Другое дело, что некоторые меру знают, а Викушка воспринимает себя не иначе как носительницей некоего сверхценного знания, и пафоса у неё — через края! А оценки она мне, коза старая, занижает иногда, как она говорит — воспитывает.
— Лёнька! Скотина! — мимо, занеся портфель над головой, пронеслась мелкая, зато отменно «широкая в кости» Кругликова, норовя стукнуть убегающего от неё одноклассника, — Стой! Хуже будет!
— Потому и не стою, что будет хуже! — резонно парировал длинный, хулиганистого вида (но только вида!) Лёнька, кружа по коридору и расталкивая ребят и девчонок. По коридору вообще, куда ни взглянешь, сплошь одна толкучка, визги, писки, возмущённые чем-то голоса, смех и вопли. Школа!
— Поженятся, как только восемнадцать исполнится, — постановил Артём, глядя на Лёнку с бегающей за ним Кругликовой взглядом премудрого старца.
— Думаешь? — засомневался я.
— По всему видно… — начал было объяснять мне приятель.
— Да нет! Понятно… всем уже понятно, кроме них самих! — перебиваю его, — просто Лёнька после восьмого в шарагу на бульдозериста собирается, а Кругликова на швею. Вот что-то мне подсказывает, что в ЗАГС они пойдут ещё до того, как им восемнадцать исполнится!
— А-а… понял! — засмеялся Артём, — Вполне может быть! Та-акие искры летят…
Остановившись чуть поодаль, не спешим в раздевалку, где сейчас — час пик, как в метро. Сейчас ещё две-три минуты, и она опустеет, а мы пока…
… сплетничаем!
— Домой? — поинтересовалась Таня, ожидающая меня у ворот школы. У нас с ней как-то сложно всё. Нравится, но…
… и вот всё так — через «Но!» Не объяснить толком, но мы и не встречаемся, и назвать нас просто друзьями нельзя. Сложно всё, и разобраться пока — ну никак! Ни я, ни она.
— Не замёрзнешь без варежек? — поинтересовался я вместо ответа, натягивая свои. На улице не то чтобы колотун, но февраль, он и есть февраль — стыло, ветрено, сыро и морозно, и по ощущениям, а не по термометру — лютень как есть!
— А… — отмахнулась девочка, — замёрзну когда, тогда и одену! Так что?
— По букинистам хочу пройтись, а потом уже домой, — отвечаю ей, — к Локтеву не пойду, устал что-то. Не физически, а так…
— Ну да, — кивнула Таня, — ты же почти каждый день туда ходишь, и до самого вечера там.
— Угу…
— Сложно? — поинтересовалась она, склоняя голову набок.
— Ну… — не могу подобрать ответ, — нормально. Нет, правда — нормально! Гитара, вокал, танцы… недавно вот начал ещё на баяне, не знаю пока, нравится или нет. Так-то интересно, каждый день почти что-то новое. Просто… знаешь, одни и те же лица вокруг, одни и те же люди. От людей, бывает, устаёшь, даже от самых хороших.
— Понимаю, — серьёзно сказала она, — Ну, давай тогда!
— Давай, — неловко ответил я, не в силах подобрать слова, чтобы нормально, без косноязычия и неловкости, сказать, что от неё я не устаю. Развернувшись, потопал в сторону метро, всё время борясь с желанием оглянуться. Всё сложно…

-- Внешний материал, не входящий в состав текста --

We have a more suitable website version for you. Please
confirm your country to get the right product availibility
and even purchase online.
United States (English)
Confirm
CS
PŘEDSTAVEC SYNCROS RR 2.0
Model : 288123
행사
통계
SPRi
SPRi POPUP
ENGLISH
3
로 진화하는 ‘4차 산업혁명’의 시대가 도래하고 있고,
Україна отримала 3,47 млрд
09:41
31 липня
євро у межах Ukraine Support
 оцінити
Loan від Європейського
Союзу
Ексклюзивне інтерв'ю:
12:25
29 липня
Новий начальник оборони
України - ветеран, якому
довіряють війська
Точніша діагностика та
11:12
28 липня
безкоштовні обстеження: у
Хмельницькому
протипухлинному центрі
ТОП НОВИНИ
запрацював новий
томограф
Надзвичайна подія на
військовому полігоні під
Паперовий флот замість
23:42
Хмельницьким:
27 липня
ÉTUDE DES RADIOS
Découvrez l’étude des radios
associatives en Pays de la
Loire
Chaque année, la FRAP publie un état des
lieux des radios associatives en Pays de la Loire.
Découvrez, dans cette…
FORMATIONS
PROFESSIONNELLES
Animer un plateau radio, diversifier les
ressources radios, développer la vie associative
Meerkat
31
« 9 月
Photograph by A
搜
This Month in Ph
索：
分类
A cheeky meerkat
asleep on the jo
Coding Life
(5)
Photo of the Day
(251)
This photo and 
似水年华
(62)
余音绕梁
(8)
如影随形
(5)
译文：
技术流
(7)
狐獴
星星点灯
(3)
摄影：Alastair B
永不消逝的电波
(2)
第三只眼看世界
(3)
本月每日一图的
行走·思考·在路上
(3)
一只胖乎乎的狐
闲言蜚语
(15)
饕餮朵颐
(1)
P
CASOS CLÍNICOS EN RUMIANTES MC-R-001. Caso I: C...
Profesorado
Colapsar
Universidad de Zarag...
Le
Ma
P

Роюсь в развале старых книг, перебираю их, проверяя целостность страниц и переплёта. Мусор, мусор… но иногда попадаются настоящие жемчужины!
Я не библиофил, и о ценности какого-нибудь замшелого издания могу судить очень поверхностно. Ну в самом деле… дата сама по себе мало что говорит, и тот факт, что книга выпущена в конце девятнадцатого века, говорит только о том, что книга выпущена в конце девятнадцатого века!
Библиографическая редкость не всегда связана с датами, а больше — с тиражом, с количеством сохранившихся экземпляров, с какой-нибудь интересной историей, сопровождающей именно этот тираж. Много всего, на самом деле, но…
— … девятнадцатый век, — важно показывает букинист тётке, по виду небедной провинциалке, подвизающейся в торговле. Дама, судя по всему, алкает не только шмоток и колбасы, но и духовного.